I discovered that I sit a lot higher in the power seat. It feels really odd.


----------



## PhilH (Jun 7, 2002)

> _Originally posted by [email protected]_
> *And/or seat adjustments.*


The seat adjustment might also be something that's hurting me. I usually sit with the seat adjusted pretty far down out of habit, since my head normally brushes the headliner (...short legs).
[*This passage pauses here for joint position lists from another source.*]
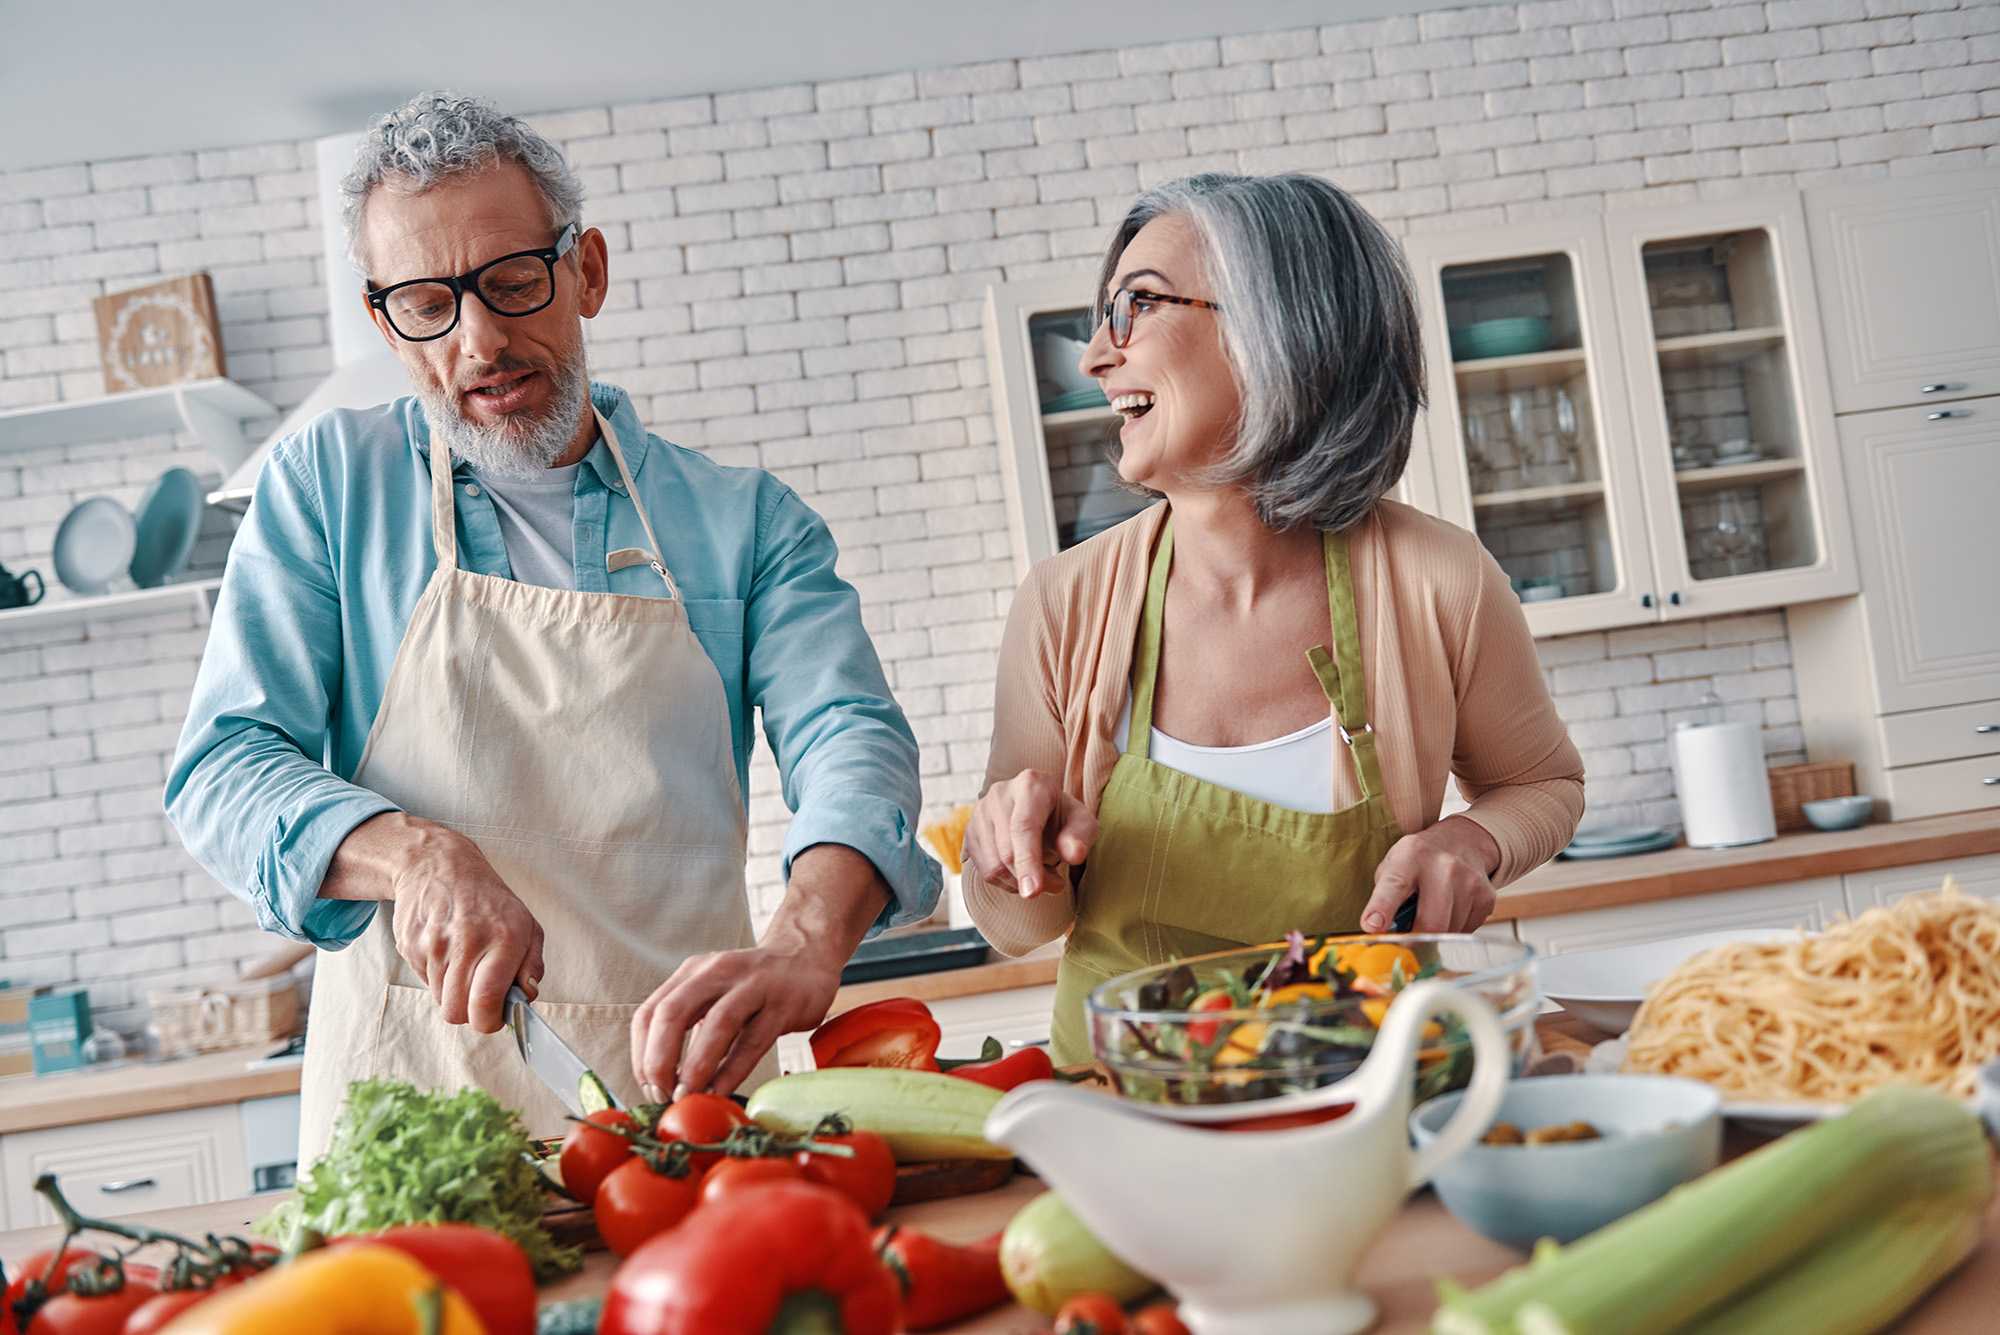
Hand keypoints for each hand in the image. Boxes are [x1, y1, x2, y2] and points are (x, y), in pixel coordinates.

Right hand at [323, 811, 544, 1033]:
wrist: (439, 865)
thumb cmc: (489, 900)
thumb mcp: (526, 925)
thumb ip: (532, 966)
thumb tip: (526, 998)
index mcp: (503, 938)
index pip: (485, 1001)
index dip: (489, 1022)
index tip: (494, 1018)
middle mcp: (467, 941)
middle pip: (457, 1011)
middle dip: (470, 1013)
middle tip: (480, 996)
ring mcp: (433, 944)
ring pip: (440, 1000)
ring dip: (453, 992)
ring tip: (464, 961)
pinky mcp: (409, 945)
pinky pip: (424, 982)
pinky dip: (437, 976)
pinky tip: (446, 950)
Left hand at [630, 843, 886, 1100]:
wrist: (807, 956)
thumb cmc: (754, 986)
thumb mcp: (714, 994)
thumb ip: (691, 1027)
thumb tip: (664, 1080)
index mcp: (692, 973)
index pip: (650, 1012)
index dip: (641, 1054)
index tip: (648, 1086)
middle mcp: (716, 972)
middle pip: (672, 1014)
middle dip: (659, 1061)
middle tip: (662, 1095)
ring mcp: (752, 985)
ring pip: (716, 1024)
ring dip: (695, 1068)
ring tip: (688, 1097)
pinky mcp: (782, 1003)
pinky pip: (752, 1041)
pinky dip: (731, 1071)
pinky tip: (721, 1091)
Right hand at [962, 769, 1097, 898]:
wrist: (1040, 810)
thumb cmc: (1063, 818)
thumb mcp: (1083, 824)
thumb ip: (1080, 838)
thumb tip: (1073, 855)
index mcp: (1030, 784)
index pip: (1023, 827)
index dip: (1028, 861)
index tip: (1033, 892)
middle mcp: (999, 793)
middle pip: (1007, 851)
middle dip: (1032, 877)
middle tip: (1057, 885)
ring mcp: (980, 811)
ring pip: (993, 865)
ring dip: (1020, 882)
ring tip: (1042, 876)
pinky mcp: (970, 830)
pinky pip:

However, without a sunroof this time around, I might be able to adjust the seat up a little higher which would put my elbow a little bit farther above the armest when shifting. I'll have to try that out.


----------



## Spiderm0n (Dec 19, 2001)

6' 1" - no problems with the armrest down. never even thought about it!


----------



## ·clyde· (Dec 26, 2001)

PhilH said:


> *450 here :dunno: *


I feel stupid. That measurement would make a difference when shfting with the armrest up becuase the shifter and armrest are at fixed points. With the armrest down, shoulder to elbow distance would matter more, but you also have to factor in seat height, ass to shoulder distance (taking posture into account), etc.

Hmm...


----------



## 3C (Apr 6, 2002)

I keep my UP 80% ....................... :lmao:


=== 3C ===


----------



## ERK (Mar 22, 2002)

When I first got the car (this is the first manual I've owned) having the armrest down got in my way esp. in around town driving. A few months ago I put it down durring a stretch of highway driving and I got comfortable that way and it's been down eversince.


----------